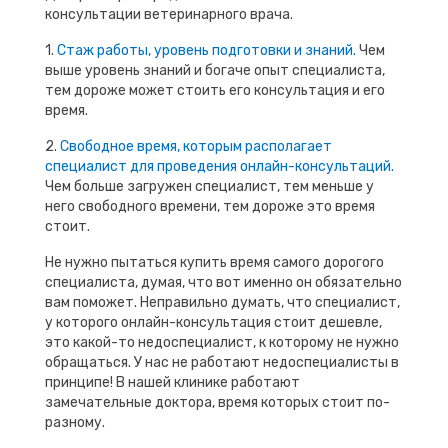
консультации ветеринарного врача.
1.
Стаж работы, уровень подготовки и знаний.
Чем
выше уровень знаний и богаче опыт специалиста,
тем дороже может стоить его консультация и его
время.
2.
Свободное время, которым располагает
специалист для проведения онлайн-консультаций.
Чем больше загружен специалист, тем меньше у
него свободного времени, тем дороже это время
стоит.
Не нужно пытаться купить время самого дорогого
специалиста, думая, что вот именно он обязательно
вам поможет. Неправильно думать, что специалист,
у которого онлайн-консультация стоит дешевле,
это какой-то недоспециалист, к которому не нужно
обращаться. У нас не работают недоспециалисты в
принципе! В нашей клинике работают
замечательные доктора, время которых стоит по-
разному.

━━━━━━━━━━━━━━━━

* [What is required] Transcribe the text of all the rows above word for word, leaving out the pictures.

* [Result for this exercise]
консультации ветеринарного врача.
1.
Стаж работы, уровень подготовки и знаний.
Чем
выше уровень знаний и богаче опыт специалиста,
тем дороже может стоить его консультация и его
время.
2.
Свободное время, которым располагает
специалист для проведения онлайн-консультаций.
Чем больше загружен специалист, тем меньше у
него свободного времени, тем дороже это время
стоит.
Не нужно пытаться купить время самого дорогого
специалиста, думая, что вот именно он обязательно
вам поможет. Неправильно думать, что специалист,
у которого онлайн-консультация стоит дешевле,
это какой-то недоспециалист, к которому не нужно
обращаться. У нас не работают недоспециалисты в
принципе! В нашей клинике работают
замечательные доктора, время которых стоит по-
разному.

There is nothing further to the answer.